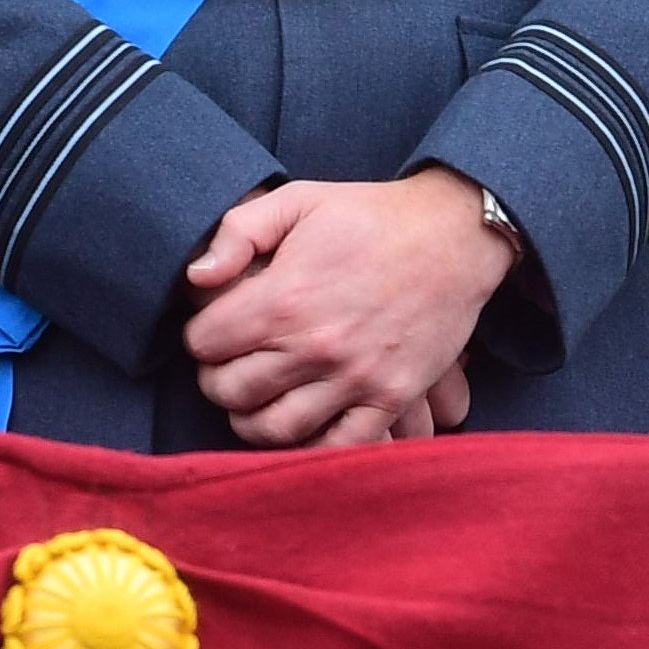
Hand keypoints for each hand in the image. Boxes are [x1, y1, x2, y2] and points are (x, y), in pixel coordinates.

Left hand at [180, 170, 514, 446]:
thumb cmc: (369, 215)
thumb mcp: (297, 200)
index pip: (204, 343)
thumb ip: (237, 232)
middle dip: (217, 379)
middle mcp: (315, 346)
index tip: (213, 329)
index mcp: (283, 299)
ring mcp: (355, 378)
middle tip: (228, 366)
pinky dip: (311, 448)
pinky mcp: (391, 397)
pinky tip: (301, 427)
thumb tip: (195, 278)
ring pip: (274, 429)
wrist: (453, 234)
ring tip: (255, 400)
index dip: (200, 335)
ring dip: (251, 419)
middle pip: (230, 391)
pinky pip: (339, 447)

# About this task
Each line above with the word "index" must be returned.

# Task result
index pip: (204, 343)
index tip: (213, 329)
index mcp: (283, 299)
index dip: (200, 335)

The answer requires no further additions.